Sa présence au centre du troisième trio avec Joel Armia et Paul Byron amène une belle profondeur à l'équipe et permet d'alléger le fardeau des deux autres centres offensifs, Max Domi et Philip Danault.

Personne ne peut prendre la place de Kotkaniemi à l'heure actuelle sur un tel trio. Tomas Plekanec est blessé et Matthew Peca a encore beaucoup de choses à prouver.

Le Canadien ne fait pas exception. Les quatre premiers choix au repêchage de 2018, Rasmus Dahlin, Andrei Svechnikov, Kotkaniemi et Brady Tkachuk ont entamé l'année dans la LNH. Le défenseur Evan Bouchard, 10e au total à Edmonton, y est également, tout comme le centre Isac Lunderstrom, 23e choix au total à Anaheim.

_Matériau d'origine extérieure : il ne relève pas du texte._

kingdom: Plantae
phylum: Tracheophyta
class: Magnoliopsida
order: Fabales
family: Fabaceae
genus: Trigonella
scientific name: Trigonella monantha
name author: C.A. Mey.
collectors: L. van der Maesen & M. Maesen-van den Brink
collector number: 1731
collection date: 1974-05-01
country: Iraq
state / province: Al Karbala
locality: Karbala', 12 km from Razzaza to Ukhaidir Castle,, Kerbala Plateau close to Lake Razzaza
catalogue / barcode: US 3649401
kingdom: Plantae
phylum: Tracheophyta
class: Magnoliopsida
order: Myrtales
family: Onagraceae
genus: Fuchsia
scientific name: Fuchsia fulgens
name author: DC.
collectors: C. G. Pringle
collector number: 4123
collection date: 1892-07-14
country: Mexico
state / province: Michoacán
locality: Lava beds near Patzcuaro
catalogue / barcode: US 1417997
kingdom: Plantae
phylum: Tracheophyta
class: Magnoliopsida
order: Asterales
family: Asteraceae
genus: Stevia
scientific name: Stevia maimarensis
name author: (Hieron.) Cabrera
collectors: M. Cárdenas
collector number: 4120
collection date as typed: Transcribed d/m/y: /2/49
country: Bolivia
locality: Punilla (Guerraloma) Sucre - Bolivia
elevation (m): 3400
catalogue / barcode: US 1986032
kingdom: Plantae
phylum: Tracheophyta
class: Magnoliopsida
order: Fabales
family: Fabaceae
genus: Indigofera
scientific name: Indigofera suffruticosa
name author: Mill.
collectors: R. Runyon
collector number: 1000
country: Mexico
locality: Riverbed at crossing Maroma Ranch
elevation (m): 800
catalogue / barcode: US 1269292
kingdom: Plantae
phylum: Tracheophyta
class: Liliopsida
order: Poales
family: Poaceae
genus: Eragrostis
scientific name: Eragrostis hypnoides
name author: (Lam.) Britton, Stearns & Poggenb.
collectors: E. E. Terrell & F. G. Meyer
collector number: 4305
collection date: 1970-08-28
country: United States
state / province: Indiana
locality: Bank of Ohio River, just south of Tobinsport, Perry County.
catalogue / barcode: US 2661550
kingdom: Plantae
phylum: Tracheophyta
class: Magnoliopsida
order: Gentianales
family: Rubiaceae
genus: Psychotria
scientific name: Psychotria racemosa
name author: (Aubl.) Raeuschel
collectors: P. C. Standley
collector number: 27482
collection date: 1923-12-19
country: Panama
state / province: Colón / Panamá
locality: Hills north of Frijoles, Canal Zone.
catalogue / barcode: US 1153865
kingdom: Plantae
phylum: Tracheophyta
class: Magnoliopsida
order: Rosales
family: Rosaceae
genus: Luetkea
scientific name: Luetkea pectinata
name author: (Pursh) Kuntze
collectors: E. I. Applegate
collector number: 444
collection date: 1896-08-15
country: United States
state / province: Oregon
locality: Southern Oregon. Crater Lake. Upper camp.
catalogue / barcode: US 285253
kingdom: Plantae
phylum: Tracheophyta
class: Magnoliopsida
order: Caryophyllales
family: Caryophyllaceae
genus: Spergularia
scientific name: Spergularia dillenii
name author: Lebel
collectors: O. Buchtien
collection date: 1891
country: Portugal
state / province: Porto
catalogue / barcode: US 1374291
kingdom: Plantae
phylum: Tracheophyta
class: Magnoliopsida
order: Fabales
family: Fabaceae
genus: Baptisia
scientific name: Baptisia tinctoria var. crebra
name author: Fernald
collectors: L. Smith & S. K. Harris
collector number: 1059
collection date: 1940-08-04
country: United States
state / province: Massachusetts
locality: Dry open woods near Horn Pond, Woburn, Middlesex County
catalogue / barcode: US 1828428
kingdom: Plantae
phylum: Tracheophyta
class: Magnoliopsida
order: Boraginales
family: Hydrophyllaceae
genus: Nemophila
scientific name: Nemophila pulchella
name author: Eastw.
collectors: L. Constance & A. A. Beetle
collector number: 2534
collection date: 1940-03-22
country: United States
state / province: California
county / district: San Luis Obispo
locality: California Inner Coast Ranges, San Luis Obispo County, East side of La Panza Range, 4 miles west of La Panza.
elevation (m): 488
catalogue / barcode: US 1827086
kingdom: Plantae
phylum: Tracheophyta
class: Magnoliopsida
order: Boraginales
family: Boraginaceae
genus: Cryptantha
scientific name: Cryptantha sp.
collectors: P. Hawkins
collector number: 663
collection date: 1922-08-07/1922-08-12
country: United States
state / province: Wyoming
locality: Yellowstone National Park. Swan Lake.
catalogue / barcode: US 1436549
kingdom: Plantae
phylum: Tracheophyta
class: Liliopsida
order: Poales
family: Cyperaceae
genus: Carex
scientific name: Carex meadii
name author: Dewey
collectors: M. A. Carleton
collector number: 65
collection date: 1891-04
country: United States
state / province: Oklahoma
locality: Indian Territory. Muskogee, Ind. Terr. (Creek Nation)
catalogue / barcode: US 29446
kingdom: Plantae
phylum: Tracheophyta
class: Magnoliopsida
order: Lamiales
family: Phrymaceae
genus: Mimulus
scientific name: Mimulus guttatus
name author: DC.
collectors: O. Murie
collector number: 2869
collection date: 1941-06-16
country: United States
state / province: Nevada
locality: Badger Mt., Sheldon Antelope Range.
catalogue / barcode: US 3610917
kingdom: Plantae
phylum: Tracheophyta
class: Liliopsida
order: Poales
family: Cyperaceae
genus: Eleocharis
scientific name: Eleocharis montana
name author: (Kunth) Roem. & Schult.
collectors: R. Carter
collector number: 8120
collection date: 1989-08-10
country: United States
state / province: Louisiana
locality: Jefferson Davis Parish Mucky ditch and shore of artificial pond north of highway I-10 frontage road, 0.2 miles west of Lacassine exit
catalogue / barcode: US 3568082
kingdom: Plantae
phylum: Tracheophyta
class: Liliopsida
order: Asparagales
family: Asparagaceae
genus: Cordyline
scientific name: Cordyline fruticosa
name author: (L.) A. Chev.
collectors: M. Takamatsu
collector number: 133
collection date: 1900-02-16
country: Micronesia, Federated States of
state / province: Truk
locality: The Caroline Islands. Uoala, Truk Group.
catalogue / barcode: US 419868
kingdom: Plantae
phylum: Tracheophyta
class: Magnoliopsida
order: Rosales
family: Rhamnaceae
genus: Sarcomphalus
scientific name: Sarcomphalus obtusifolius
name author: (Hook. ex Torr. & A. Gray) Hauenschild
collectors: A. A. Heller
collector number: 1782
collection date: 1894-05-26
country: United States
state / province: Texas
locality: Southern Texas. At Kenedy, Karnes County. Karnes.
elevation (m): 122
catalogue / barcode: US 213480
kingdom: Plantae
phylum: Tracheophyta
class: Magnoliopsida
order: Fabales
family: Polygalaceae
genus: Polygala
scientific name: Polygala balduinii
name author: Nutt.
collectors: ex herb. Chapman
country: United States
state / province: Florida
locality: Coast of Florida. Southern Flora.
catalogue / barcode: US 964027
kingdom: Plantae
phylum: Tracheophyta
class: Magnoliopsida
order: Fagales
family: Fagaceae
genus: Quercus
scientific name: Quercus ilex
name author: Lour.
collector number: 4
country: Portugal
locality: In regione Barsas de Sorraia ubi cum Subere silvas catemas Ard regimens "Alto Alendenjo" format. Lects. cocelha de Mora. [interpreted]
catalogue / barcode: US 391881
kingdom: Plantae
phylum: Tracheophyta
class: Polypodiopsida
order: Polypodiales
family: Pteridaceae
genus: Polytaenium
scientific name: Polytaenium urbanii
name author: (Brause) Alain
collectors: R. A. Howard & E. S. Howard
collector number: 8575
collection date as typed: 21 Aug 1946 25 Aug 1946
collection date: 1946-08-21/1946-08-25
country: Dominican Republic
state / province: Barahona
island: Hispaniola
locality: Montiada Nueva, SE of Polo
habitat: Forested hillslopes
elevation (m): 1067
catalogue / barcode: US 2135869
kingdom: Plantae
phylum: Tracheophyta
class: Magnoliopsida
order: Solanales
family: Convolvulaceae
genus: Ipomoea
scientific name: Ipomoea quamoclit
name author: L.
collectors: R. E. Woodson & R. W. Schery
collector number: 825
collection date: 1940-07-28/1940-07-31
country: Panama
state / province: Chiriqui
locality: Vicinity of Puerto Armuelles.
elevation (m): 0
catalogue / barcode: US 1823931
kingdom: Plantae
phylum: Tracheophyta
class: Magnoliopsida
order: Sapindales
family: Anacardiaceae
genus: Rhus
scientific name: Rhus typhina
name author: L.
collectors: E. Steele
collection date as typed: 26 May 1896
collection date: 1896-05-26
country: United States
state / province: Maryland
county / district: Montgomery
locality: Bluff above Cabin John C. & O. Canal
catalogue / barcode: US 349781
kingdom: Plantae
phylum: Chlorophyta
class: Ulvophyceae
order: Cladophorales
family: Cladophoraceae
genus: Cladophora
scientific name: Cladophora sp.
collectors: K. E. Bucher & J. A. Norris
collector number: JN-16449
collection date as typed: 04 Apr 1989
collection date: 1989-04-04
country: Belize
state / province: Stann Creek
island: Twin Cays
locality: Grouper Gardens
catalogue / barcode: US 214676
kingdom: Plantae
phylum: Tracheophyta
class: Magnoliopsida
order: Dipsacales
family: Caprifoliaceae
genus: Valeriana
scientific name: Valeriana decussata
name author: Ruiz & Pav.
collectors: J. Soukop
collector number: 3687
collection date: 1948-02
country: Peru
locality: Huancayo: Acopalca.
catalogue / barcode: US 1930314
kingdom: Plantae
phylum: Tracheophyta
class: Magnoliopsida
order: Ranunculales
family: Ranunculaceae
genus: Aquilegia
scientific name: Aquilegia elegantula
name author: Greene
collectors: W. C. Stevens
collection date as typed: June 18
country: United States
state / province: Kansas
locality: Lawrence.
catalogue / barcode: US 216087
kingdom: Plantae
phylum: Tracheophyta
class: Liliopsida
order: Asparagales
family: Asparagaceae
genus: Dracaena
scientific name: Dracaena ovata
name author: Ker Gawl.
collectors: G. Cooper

«C'est fascinant à quel point la Ligue a changé en cinq ans, ajoute notre source. C'est tellement rapide maintenant. Les jeunes entrent dans la LNH à 18, 19, 20 ans. Ils ont tous suivi des cours de patinage de puissance et de maniement de rondelles, ce qui rend leur niveau technique tellement supérieur par rapport à l'ancienne génération. Les carrières seront plus courtes. Ça va devenir difficile de jouer dans la ligue à 30 ans...»

Le Canadien semble l'avoir compris cet été. S'agit de ne pas l'oublier!